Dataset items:
>>>>>

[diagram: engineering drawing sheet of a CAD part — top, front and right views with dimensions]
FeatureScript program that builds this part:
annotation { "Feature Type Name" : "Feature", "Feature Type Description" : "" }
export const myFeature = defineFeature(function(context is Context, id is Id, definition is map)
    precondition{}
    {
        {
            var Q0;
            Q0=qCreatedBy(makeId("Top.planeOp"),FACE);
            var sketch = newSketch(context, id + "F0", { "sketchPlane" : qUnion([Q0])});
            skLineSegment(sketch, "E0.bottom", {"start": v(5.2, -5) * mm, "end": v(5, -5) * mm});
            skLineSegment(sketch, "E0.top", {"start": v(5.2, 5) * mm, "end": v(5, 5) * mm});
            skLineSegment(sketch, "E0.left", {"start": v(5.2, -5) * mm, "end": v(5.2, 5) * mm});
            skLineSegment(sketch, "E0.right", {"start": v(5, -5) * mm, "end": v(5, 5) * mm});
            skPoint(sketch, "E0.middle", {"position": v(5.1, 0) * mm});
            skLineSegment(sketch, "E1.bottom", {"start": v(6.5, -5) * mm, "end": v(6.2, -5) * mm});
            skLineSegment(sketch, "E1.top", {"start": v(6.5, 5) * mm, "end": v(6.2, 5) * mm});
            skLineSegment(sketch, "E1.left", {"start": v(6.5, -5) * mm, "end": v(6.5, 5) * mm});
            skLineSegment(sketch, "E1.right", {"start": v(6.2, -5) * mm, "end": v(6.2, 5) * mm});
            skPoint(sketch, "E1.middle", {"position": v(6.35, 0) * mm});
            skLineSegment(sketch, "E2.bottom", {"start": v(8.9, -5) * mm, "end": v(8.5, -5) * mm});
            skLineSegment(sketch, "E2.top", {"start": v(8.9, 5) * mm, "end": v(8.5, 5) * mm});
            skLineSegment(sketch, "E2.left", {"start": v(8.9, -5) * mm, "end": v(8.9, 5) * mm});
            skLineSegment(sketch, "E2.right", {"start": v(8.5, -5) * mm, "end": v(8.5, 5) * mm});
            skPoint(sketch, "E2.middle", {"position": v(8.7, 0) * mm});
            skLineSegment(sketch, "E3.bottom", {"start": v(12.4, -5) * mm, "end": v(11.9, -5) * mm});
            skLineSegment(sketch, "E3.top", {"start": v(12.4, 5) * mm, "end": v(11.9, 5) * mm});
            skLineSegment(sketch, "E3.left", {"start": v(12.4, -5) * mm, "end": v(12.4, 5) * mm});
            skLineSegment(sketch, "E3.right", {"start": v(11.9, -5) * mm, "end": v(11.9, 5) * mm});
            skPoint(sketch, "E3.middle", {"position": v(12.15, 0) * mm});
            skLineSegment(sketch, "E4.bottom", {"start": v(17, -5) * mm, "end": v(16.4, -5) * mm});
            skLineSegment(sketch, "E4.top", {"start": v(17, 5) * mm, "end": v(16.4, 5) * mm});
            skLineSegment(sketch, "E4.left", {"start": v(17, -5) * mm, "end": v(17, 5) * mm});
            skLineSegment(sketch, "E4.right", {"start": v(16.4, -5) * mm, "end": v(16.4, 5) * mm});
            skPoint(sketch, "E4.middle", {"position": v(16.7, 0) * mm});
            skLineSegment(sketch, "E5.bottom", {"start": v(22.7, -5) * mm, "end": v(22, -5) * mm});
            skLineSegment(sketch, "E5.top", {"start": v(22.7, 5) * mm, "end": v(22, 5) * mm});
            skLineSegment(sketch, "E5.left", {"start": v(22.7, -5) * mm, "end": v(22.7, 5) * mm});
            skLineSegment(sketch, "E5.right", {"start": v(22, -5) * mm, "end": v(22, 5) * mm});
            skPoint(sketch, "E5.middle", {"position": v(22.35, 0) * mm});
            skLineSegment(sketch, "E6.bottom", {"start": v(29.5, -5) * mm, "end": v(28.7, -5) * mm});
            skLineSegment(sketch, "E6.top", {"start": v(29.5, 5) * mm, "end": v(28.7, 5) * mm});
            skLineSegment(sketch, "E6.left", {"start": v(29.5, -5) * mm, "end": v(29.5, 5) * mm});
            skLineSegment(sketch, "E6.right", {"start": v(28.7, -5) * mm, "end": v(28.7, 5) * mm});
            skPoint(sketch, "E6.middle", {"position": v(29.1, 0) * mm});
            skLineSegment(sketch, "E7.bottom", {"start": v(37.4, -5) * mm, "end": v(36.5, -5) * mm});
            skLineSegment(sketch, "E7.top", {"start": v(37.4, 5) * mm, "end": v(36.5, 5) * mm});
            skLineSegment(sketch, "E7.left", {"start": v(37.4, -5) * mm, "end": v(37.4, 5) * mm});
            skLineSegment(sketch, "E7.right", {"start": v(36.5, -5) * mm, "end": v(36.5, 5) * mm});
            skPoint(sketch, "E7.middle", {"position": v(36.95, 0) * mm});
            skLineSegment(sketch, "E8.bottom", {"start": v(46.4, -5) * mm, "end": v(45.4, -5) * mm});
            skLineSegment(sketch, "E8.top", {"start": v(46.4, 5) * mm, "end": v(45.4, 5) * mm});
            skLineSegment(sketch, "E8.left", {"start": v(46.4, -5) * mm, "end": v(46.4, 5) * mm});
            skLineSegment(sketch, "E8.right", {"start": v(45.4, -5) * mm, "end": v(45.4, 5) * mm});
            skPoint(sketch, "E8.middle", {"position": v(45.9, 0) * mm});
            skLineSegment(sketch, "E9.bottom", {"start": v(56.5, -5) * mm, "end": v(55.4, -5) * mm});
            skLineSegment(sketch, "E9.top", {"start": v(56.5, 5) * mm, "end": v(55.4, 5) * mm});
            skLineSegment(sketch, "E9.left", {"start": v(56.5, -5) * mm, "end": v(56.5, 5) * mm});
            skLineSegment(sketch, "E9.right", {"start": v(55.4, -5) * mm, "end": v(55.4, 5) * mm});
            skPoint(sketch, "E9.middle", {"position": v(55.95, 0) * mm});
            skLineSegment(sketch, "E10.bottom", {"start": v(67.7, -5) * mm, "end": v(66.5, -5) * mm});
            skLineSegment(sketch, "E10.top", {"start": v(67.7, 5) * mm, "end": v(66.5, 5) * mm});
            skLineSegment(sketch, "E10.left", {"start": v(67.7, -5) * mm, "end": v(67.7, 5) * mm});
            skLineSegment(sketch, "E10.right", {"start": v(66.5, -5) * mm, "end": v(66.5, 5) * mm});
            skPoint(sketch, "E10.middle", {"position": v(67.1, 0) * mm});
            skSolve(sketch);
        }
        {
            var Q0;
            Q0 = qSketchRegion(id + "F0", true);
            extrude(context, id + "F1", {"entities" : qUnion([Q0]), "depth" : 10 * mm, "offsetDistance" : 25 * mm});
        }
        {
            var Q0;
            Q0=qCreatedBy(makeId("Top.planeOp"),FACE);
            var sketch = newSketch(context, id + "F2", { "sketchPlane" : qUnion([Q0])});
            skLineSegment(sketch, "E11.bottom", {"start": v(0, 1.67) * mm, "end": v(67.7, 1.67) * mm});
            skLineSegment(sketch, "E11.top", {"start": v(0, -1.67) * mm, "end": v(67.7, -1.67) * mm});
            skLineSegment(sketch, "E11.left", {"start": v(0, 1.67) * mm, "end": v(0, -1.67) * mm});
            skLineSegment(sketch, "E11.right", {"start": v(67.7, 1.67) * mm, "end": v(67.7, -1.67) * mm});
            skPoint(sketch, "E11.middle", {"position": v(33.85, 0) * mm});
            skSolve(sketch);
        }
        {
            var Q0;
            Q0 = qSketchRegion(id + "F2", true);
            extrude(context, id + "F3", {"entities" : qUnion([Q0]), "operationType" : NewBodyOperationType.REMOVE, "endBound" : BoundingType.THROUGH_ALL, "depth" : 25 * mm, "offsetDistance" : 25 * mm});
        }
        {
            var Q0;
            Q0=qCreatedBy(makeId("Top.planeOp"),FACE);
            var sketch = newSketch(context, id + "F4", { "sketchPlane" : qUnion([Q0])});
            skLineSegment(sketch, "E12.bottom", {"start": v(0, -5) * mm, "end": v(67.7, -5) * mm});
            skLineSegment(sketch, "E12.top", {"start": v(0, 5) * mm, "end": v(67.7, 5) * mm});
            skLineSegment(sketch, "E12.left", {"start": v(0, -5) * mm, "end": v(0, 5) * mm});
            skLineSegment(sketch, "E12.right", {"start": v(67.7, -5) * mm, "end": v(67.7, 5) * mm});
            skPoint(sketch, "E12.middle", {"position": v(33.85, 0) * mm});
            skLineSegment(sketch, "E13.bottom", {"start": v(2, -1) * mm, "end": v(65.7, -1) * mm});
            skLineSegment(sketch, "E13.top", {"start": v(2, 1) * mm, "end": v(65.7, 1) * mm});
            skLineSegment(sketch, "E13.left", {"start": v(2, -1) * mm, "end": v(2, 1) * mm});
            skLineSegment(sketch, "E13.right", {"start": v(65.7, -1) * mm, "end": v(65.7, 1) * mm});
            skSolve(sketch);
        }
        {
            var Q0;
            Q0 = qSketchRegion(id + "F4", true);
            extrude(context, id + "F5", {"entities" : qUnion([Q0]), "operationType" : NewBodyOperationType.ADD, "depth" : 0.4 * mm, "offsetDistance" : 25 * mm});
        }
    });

<<<<<

Exercise directions: How many lines in the material above contain the string "NewBodyOperationType"? Reply with the number alone.

Written response: 2